Most people are enamored with the internet, and the ability we have to connect to limitless data and each other. The benefit is so great, in fact, that most people are also willing to accept the risk that comes with joining a network of five billion devices (expected to reach 20 billion by 2020). Each device has the capability to connect to another for any purpose intended by its user – good or evil. So even if only one percent were controlled by someone with malicious intent, 50 million devices would be in the hands of criminals.
Let’s explore why an evildoer would want to get control over millions of devices. This landscape has changed over the years, but today it’s about financial gain. An assailant’s ability to control scads of devices capable of executing code gives him an enormous amount of processing power – which can then be used to dismantle security measures, disable companies, and ultimately steal information. For which he gets a pretty penny on the black market.
Some attacks are strategically targeted, such as the one executed on Target stores in late 2013. This attack, according to Reuters, left 40 million customers’ credit card numbers exposed. It was precise, too, hitting the 19 busiest shopping days of the holiday season. More recently, cyber criminals have upped their game, attacking smaller companies by encrypting and holding their data for ransom- a class of attack generically called “ransomware”. If the victim doesn’t pay for a decryption key within a given time, the key is deleted and the data will never be decrypted. Most are left with no choice but to pay. What’s worse, these cyber-thugs are selling the code, proliferating this sort of attack on a grander scale.
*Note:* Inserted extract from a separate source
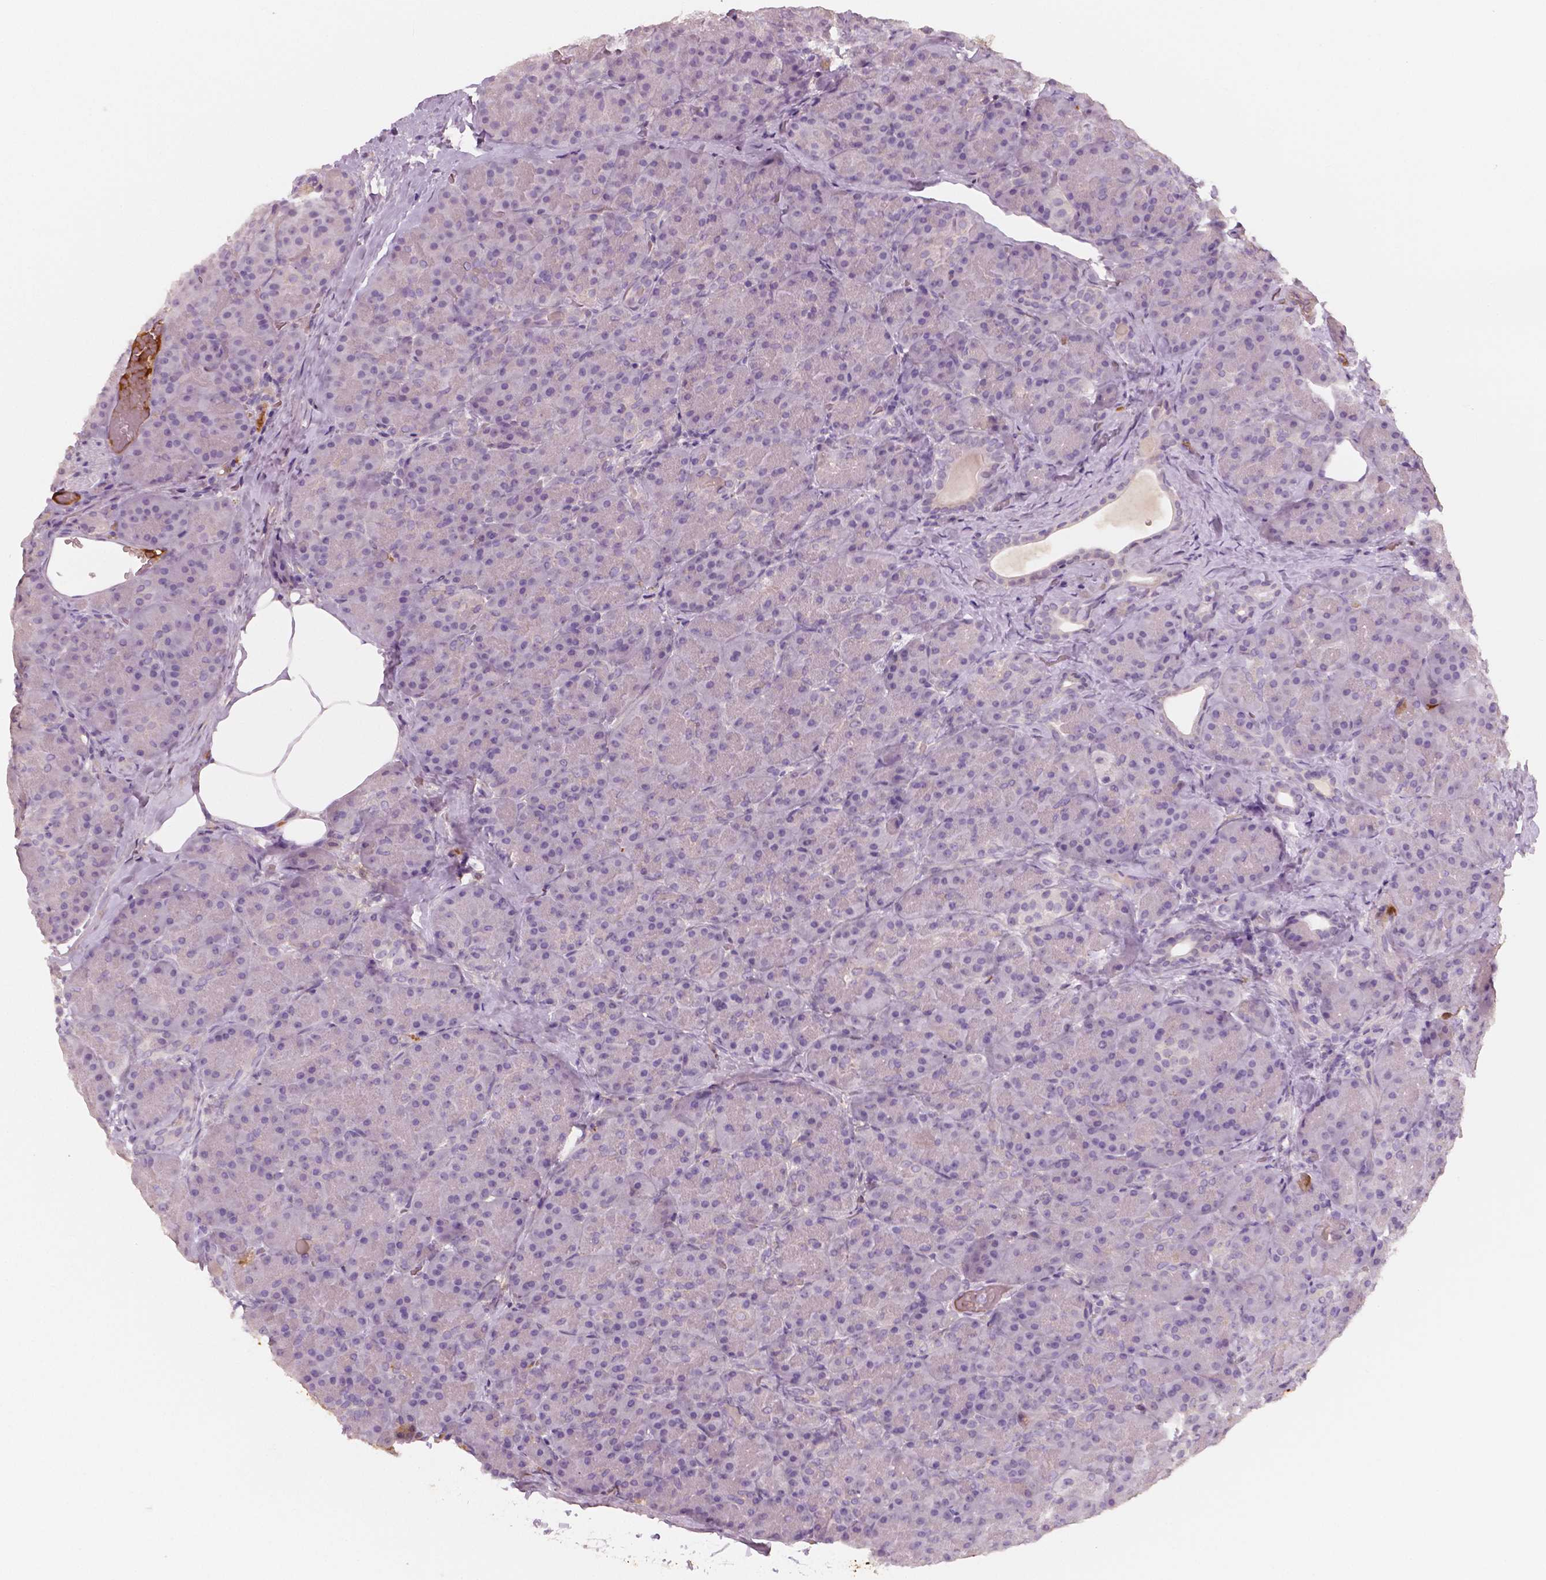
{"staining": {"intensity": "negative", "quantity": "none", "location": "none"}, "tissue": "pancreas", "cell_type": "Exocrine glandular cells", "image_type": "normal", "snomed": [{"axis": "morphology", "description": "Normal tissue, NOS"}, {"axis": "topography", "description": "Pancreas"}], "caption": "Exocrine glandular cells are negative for brown protein staining in benign pancreas.", "gene": "APOA4", "patient": {"sex": "male", "age": 57}}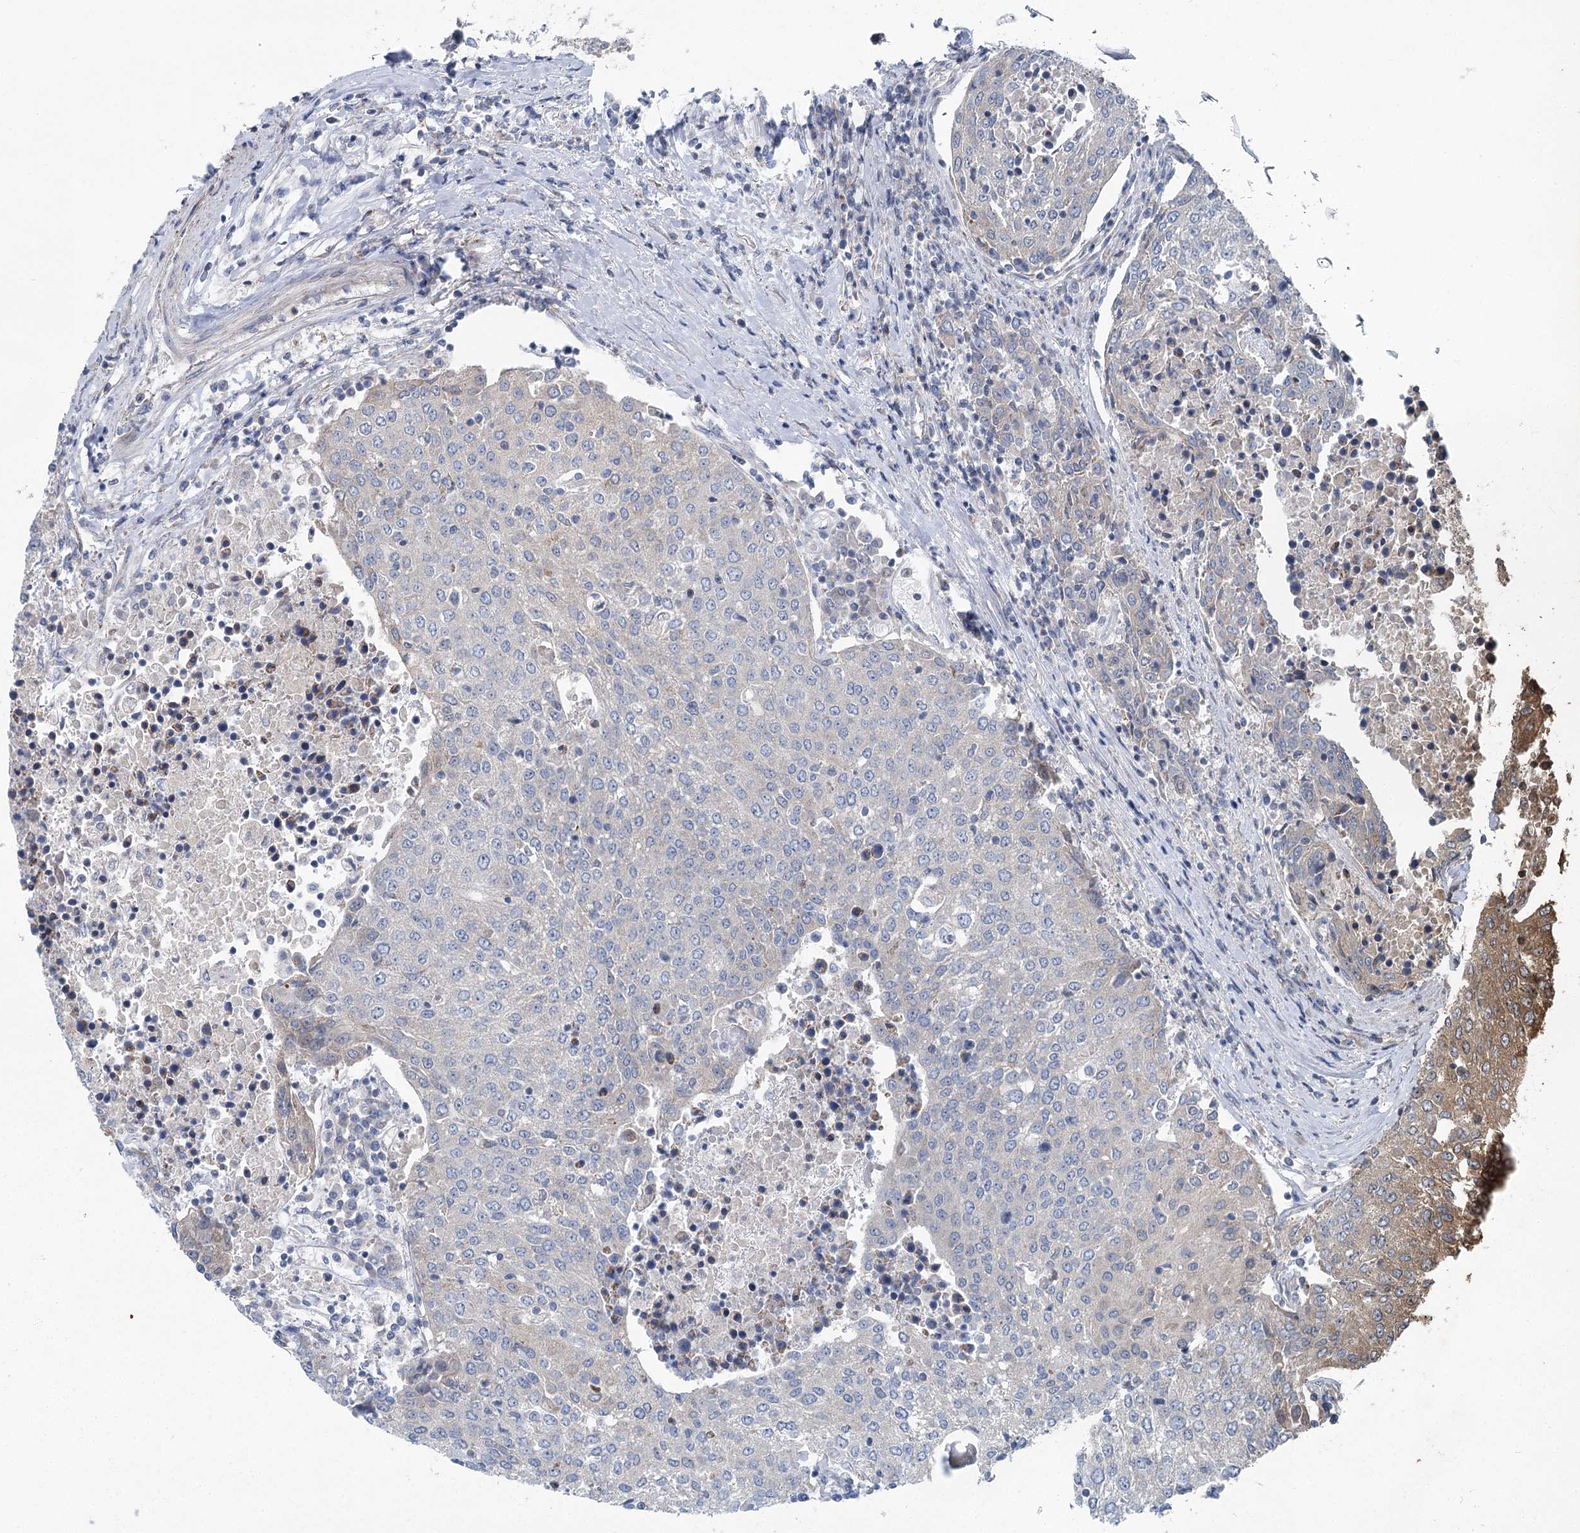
{"staining": {"intensity": "negative", "quantity": "none", "location": "none"}, "tissue": "urothelial cancer", "cell_type": "Tumor cells", "image_type": "cancer", "snomed": [{"axis": "morphology", "description": "Urothelial carcinoma, High grade"}, {"axis": "topography", "description": "Urinary bladder"}], "caption": "This is an immunohistochemistry image of urothelial cancer. There is no expression in tumor cells.", "gene": "MARK2", "patient": {"sex": "female", "age": 85}}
There are many levels of protection that will be discussed in future blogs, but, surprisingly, the most effective single thing you can do is actually very basic: Stay current with your applications and operating systems. As companies such as Microsoft, Apple or Google release software, vulnerabilities become exposed. That’s normal, and they ultimately are addressed by the vendor via software updates called patches, services packs and new releases. But, of course, not everyone upgrades and that leaves many devices with easily exploited vulnerabilities. You don’t need to have the most secure system in the world, just more secure than the laggards, because they’ll be targeted first. PCs running Windows XP are targeted because they are easier to exploit than PCs running Windows 8.1. The same goes for your mobile OS. If you are running an older version of Android or iOS on your phone or tablet, you are the easy target compared to ones running the latest releases.
We all want to get a few extra miles out of our technology, but your risk increases exponentially as everyone around you upgrades. Running an old and un-patched OS on any device leaves you exposed. Much like a wounded zebra falling behind when their herd is being pursued by lions, you are more likely to fall victim to an attack. So stay current and enjoy a little more peace of mind.